Die Handelskammer beider Basel hat eine deutliche Forderung an die Politik des Kantons Basel-Landschaft erhoben: Der Kanton solle seine Steuern um 80 Millionen Franken senken, damit er im interkantonalen Wettbewerb wieder attraktiver werde. Die Organisation begründet den Vorstoss mit der derzeitigen Stellung im Steuervergleich: Beim Maximalsteuersatz belegt Baselland landesweit lediglich den 23. Platz.
Wer würde profitieren?
Gemäss Mitteilung sollen insbesondere Mittelstand und Fachkräfte von der geplanten Reform profitieren.

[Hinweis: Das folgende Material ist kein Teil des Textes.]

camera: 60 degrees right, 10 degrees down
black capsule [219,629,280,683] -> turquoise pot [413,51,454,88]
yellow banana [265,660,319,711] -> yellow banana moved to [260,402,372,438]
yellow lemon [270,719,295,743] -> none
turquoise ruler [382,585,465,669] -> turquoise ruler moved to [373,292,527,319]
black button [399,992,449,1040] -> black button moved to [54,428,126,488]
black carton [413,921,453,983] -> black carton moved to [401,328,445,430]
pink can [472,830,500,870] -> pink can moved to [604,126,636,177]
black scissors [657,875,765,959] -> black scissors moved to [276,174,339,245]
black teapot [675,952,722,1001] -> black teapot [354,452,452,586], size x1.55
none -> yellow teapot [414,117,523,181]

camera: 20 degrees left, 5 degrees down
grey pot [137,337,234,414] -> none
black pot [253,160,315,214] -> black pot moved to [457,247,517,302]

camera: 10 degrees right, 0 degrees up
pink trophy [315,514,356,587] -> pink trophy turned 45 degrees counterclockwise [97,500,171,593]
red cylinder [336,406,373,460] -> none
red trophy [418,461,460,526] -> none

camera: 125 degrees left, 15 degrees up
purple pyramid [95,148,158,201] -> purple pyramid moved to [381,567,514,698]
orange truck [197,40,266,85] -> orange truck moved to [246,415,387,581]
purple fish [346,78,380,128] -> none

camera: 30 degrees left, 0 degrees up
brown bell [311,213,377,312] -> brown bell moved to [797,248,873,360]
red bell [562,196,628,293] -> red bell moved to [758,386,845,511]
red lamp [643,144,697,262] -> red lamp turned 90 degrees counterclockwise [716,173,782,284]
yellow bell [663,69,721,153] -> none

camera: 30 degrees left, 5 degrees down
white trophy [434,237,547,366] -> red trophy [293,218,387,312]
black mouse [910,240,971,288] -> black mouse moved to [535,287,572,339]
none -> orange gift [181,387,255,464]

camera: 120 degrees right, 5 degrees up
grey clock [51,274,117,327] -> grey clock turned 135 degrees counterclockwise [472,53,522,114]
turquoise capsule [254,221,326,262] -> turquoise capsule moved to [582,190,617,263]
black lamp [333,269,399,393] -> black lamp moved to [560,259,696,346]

Als Zielgruppe nennt die Handelskammer Personen mit einem Bruttojahreseinkommen zwischen 75'000 und 200'000 Franken. Damit adressiert die Forderung genau jene Bevölkerungsgruppen, die für die lokale Wirtschaft als Erwerbspersonen und Kundschaft zentral sind.
- Primär Betroffene: Steuerpflichtige mit 75'000–200'000 Franken Bruttoeinkommen.
- Ziel: Verbesserung der Standortattraktivität gegenüber Basel-Stadt und anderen Kantonen.
- Initiator: Handelskammer beider Basel, vertreten durch Direktor Martin Dätwyler.
Politische und praktische Folgen
Eine Zielgrösse von 80 Millionen Franken wirft direkte Fragen für den kantonalen Haushalt und die Gemeinden auf: Wie sollen die Mindereinnahmen kompensiert werden? Welche Auswirkungen hat eine Entlastung auf öffentliche Leistungen, Investitionen oder auf kantonale Umlagen an die Gemeinden? Die Handelskammer betont den Wettbewerbsdruck in der Nordwestschweiz; die Politik muss diesen Anspruch gegen fiskalische Realitäten abwägen.
| Element | Angabe aus der Meldung |
|---|---|
| Geforderte Entlastung | 80 Millionen Franken |
| Betroffene Einkommensgruppe | 75'000–200'000 Franken |
| Rang beim Maximalsteuersatz | 23. Platz landesweit |
Die Handelskammer erhöht mit der Forderung den Druck auf die kantonalen Entscheidungsträger. Ob und in welcher Form die Politik diesem Anliegen nachkommt, wird massgeblich von der kommenden Diskussion im Landrat und von fiskalischen Abwägungen abhängen. Für private Haushalte in der genannten Einkommensspanne könnte eine Entlastung spürbar sein, wenn sie umgesetzt würde; für den Kanton stellt sich die Frage nach Prioritäten und Ausgleichsmassnahmen.
Die Handelskammer hat ihre Ergebnisse und Vorschläge als Grundlage für den politischen Prozess angekündigt. Konkrete Vorschläge zur Finanzierung oder zum Verteilungsschlüssel der Entlastung wurden in der vorliegenden Meldung nicht genannt.